Previous studies have reported influenza (H1N1), tetanus-diphtheria, BCG, and pneumococcal pneumonia vaccination as a triggering factor for new-onset or flare of psoriasis.4, 5, 6, 7, 8, 9, 10, 11, 12 To date, there is 1 published case report describing a psoriasis flare-up 5 days after the second dose of the Pfizer-BioNTech vaccine.13 Potential cutaneous adverse events following COVID-19 vaccination were described in a registry-based study of 414 cases and included delayed large local reactions, local injection-site reactions, urticarial eruptions, morbilliform reactions, pernio, cosmetic filler reactions, herpes zoster, herpes simplex flares, and pityriasis rosea-like reactions.14 However, only 2 psoriasis flares were recorded in this cohort, which the authors noted to be rare.
Currently, there is no well-understood pathologic mechanism for new-onset or flares of psoriasis following vaccination. Previous studies have demonstrated a significant increase in interleukin 6 production and, in turn, T helper 17 (Th17) cell development after BCG, tetanus-diphtheria, and influenza vaccines.4 Additionally, elevated Th17 responses have been observed in patients with severe COVID-19 disease.15 As increasing evidence points to Th17 cells having a role in the pathogenesis of psoriatic disease, it can be hypothesized that perhaps the COVID-19 mRNA vaccines induce elevation of interleukin 6 and Th17 cells, which can contribute to the onset or flare of new psoriasis in a subset of patients.

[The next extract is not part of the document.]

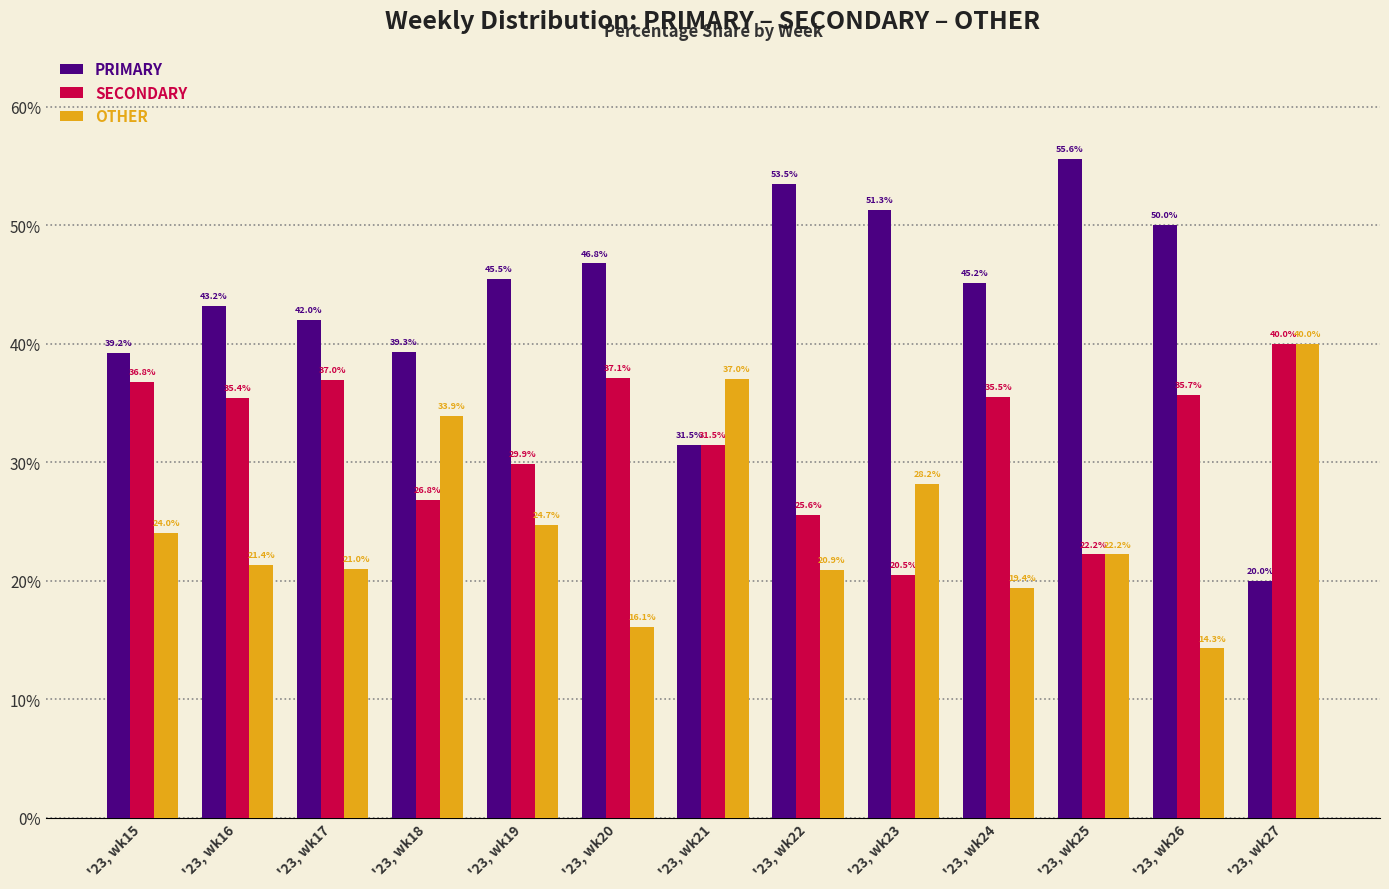

Which series has the largest total across all categories?

PRIMARY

To determine the incidence of flares or new-onset psoriasis for each COVID vaccine, we encourage health care professionals to submit cases to the American Academy of Dermatology registry (available at https://www.aad.org/member/practice/coronavirus/registry). As the world continues to undergo COVID-19 vaccination and booster vaccine shots in the near future, further studies should be carried out to investigate the potential association between new-onset and exacerbation of psoriasis and COVID-19 vaccines.
Limitations
The case series presented was from a small sample size in a single geographic location during a short period of time, which limits its generalizability. The CDC VAERS database collects self-reported symptoms from patients and physicians and is thus subject to reporting bias if they believe that the vaccine was the cause. The data may include incomplete, inaccurate, coincidental, and unverified information.
Conflicts of interest
Dr Lebwohl is an employee of Mount Sinai Dermatology, which receives research funds from Regeneron-Sanofi, Abbvie, Novartis, Amgen, Eli Lilly, UCB Inc, Janssen Research and Development, LLC, and Ortho Dermatologics. He has been the principal investigator for numerous clinical trials but has no personal financial gain. Authors Wei, Kresch, and Elbogen have no conflicts of interest to declare.
Footnotes
Funding sources: None.
IRB approval status: Not applicable.